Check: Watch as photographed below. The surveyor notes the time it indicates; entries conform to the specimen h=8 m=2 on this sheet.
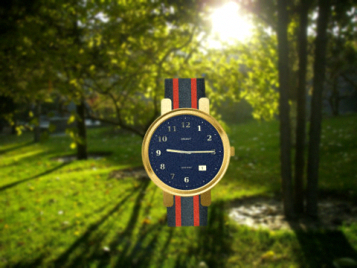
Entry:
h=9 m=15
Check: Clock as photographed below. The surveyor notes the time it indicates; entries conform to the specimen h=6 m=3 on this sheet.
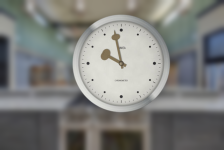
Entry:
h=9 m=58
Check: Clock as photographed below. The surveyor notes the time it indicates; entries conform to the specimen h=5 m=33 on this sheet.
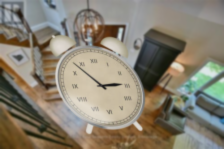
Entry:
h=2 m=53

- [Do this]: Report, in full, each line of the records that contains the word "sheet".

- [Correct output]:
Check: Watch as photographed below. The surveyor notes the time it indicates; entries conform to the specimen h=8 m=2 on this sheet.
Check: Clock as photographed below. The surveyor notes the time it indicates; entries conform to the specimen h=6 m=3 on this sheet.
Check: Clock as photographed below. The surveyor notes the time it indicates; entries conform to the specimen h=5 m=33 on this sheet.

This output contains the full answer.